Risk of loss of more than 1.5 billion euros from our pockets from new Trump duties – Great lost private investment

“Tobacco” can become more than 1.5 billion euros on an annual basis from the income of Greek businesses and households (mainly from a reduction in private investment rather than consumption), if the threat is implemented Trump for duties 30% on US imports from the EU (ie Greece) from August 1, 2025.

This conclusion on the impact of Trump duties of 30% is pointed out on newsit.gr, taking into account the latest report by the Bank of Greece (Monetary Policy, June 2025), which includes estimates of the impact of Trump duties on the Greek economy.

These estimates vary depending on the percentage of duties to be imposed. In the case of duties in the existing (from 9 April 2025) 10%, which is characterized by the BoG as a “mild” scenario, Greek GDP will lose 0.3%.

If duties rise to 20%, which the BoG says as a “unfavorable scenario”, the impact on Greek GDP will reach 0.5%.

It is reasonable, therefore, that 30% duties will remove 0.7% -0.8% from Greek GDP, the same sources on newsit.gr say.

A promotion of this percentage in our country’s GDP “shows” losses of more than € 1.5 billion annually.

The direct and indirect impact on trade

According to the BoG, imposing US duties, reflecting the revision of their commercial policy, not only affects their immediate trade partners, but also has wider consequences for the global economy. For Greece, the immediate impact of duties are estimated to be limited, but the potential indirect implications for the slowdown in the rise in international trade, the global economy and the available income are greater.

OR direct impact The imposition of duties on the value of imports to the US is expected to be limited, due to the small share of the total exports directed to the US and on the other hand, almost 1/4 of Greek exports from tariffs.

In addition, the imposition of increased fees on ships made in China is expected to have a slight negative impact on the Greek -owned fleet and thus on maritime transport.

The indirect effects The duties may be larger and linked to the following factors:

Loss of competitiveness due to deterioration of relevant values of goods

The imposition of higher duties in the EU compared to other countries that produce respectively – competitive – products can contribute to the deterioration of the relative prices of Greek products in the US market.

Consequently, lower duties are gaining a comparative advantage over EU countries.
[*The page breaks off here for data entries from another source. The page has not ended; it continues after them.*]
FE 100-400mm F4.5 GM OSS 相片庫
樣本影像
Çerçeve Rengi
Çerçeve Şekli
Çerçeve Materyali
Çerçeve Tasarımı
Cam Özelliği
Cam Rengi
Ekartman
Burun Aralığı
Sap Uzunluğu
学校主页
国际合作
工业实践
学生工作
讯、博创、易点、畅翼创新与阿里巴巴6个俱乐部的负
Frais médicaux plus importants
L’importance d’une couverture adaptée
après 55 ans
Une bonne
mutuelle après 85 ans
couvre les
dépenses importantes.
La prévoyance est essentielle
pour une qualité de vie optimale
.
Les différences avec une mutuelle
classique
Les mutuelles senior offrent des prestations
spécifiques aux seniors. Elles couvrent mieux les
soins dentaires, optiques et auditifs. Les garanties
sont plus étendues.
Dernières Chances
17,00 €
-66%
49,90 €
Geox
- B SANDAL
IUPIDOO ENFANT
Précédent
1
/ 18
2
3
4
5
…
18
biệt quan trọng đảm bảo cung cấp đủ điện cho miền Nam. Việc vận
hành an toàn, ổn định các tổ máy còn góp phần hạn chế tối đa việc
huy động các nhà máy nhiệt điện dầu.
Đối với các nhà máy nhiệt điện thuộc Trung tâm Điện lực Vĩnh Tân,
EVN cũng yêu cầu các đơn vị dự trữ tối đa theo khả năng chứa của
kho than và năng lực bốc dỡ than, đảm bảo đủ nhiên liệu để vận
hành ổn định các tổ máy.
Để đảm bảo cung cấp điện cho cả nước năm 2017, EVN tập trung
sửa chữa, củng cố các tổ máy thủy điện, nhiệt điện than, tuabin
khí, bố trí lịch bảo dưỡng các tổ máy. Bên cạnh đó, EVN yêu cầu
The above effect is further enhanced by the recent US dollar appreciation over the US dollar.

Slowing down the rise rate of global economy and international trade

Although Greece’s exports to the US account for about 1% of GDP, for eurozone and EU-27 countries this figure is higher (about 3%). The negative impact on the disposable income of these commercial partners in Greece, which absorb more than 50% of Greek exports, will adversely affect the exports of the country’s goods. In addition, the reduction in the volume of international trade will negatively affect the demand for maritime transport and related receipts in the country’s balance of services.

Increase competition in existing markets

Imposing US duties can contribute to the diversion of US freight flows to other markets. To the extent that Greek goods are competitive with them (eg metal products and machinery), prices competition in these markets where Greek goods are already present can be intensified.

Reduction of available income in the EU and the US

A reduction in the available income in the EU, from which it comes more than 55% of Greece’s travel receipts, is likely to limit travelers’ spending in our country. A similar impact can also be noted for travelers from the US.

In particular, in 2024 travelers from the US amounted to 1.55 million or 3.8% of total arrivals (compared to 3.9% in 2023), while US revenue amounted to € 1.6 billion or 7.3% of total receipts (compared to 6.7% in 2023).

In addition, the spending per night by US travelers had the largest increase among the main countries of origin of travelers, and their average spending per trip increased.